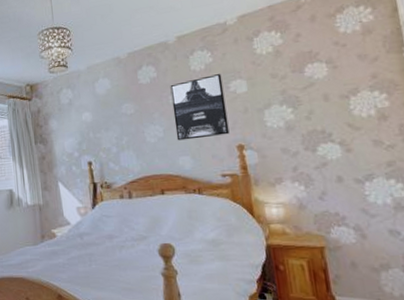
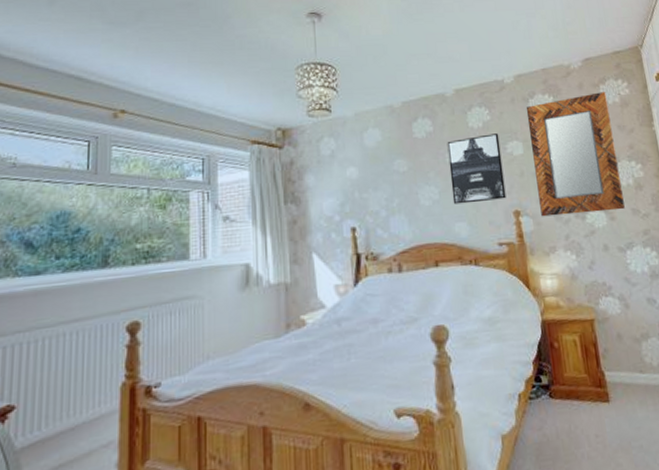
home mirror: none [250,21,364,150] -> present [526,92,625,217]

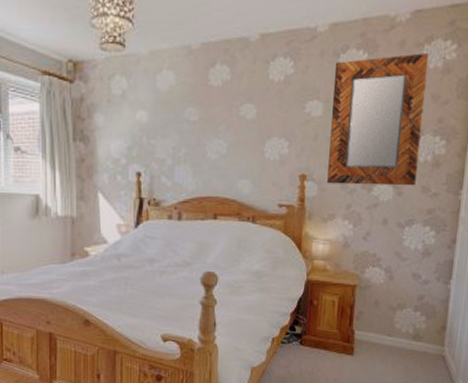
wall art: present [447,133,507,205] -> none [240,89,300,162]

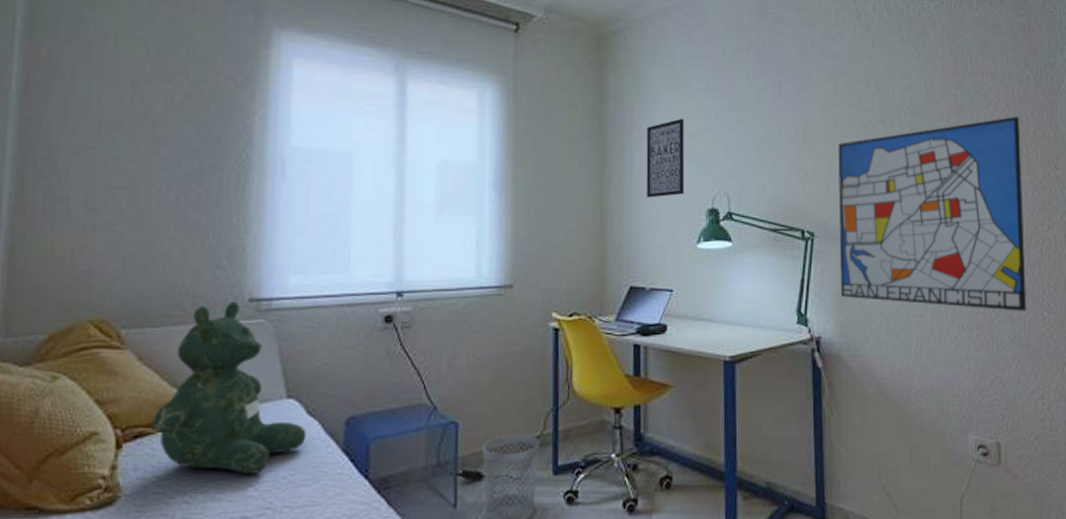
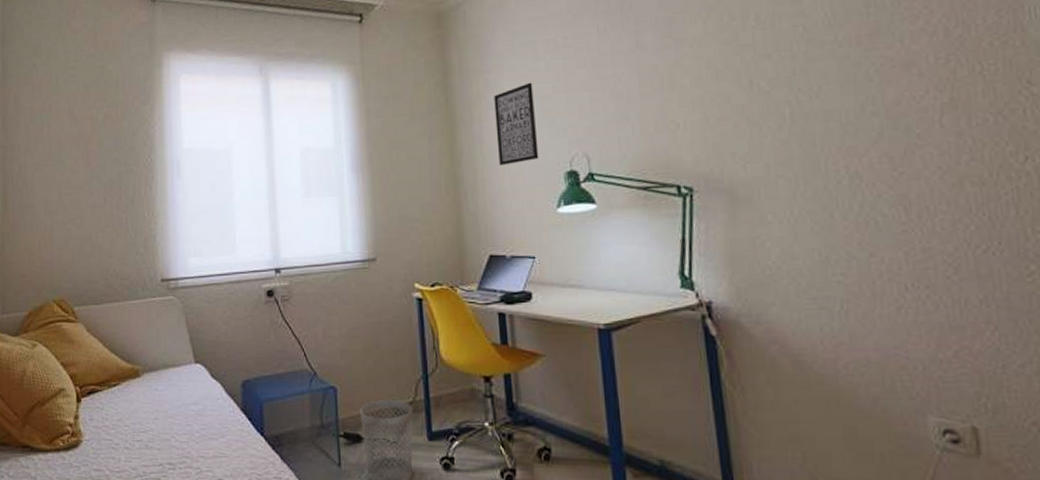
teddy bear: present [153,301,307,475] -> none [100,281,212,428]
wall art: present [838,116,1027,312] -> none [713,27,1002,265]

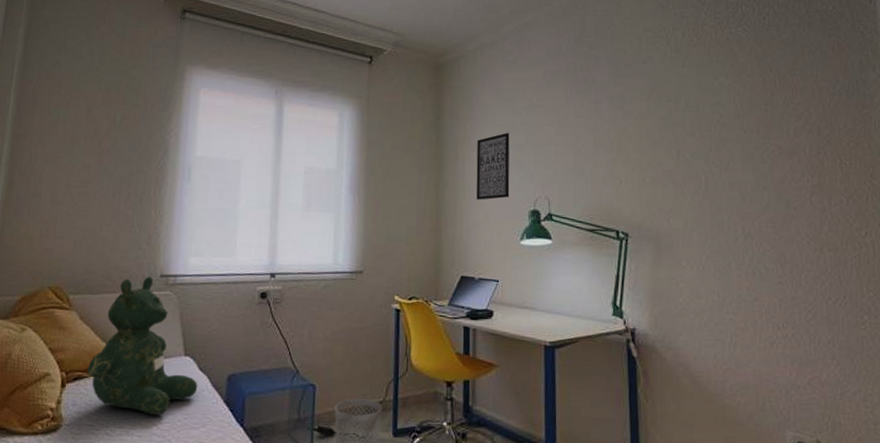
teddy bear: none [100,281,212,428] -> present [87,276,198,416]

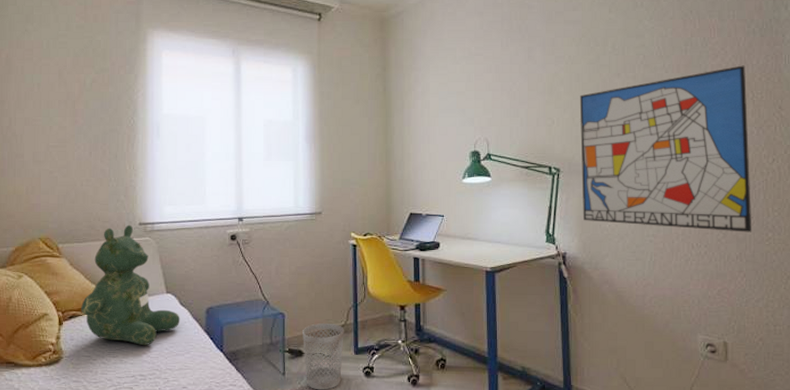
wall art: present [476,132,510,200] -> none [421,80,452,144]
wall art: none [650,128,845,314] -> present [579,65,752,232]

◆ ◆ ◆ ◆ ◆ ◆ ◆

WHAT IS REQUIRED | Where a line of the records includes "bear", copy it.

ANSWER FOR THIS EXERCISE |
teddy bear: present [153,301,307,475] -> none [100,281,212,428]
teddy bear: none [100,281,212,428] -> present [87,276,198,416]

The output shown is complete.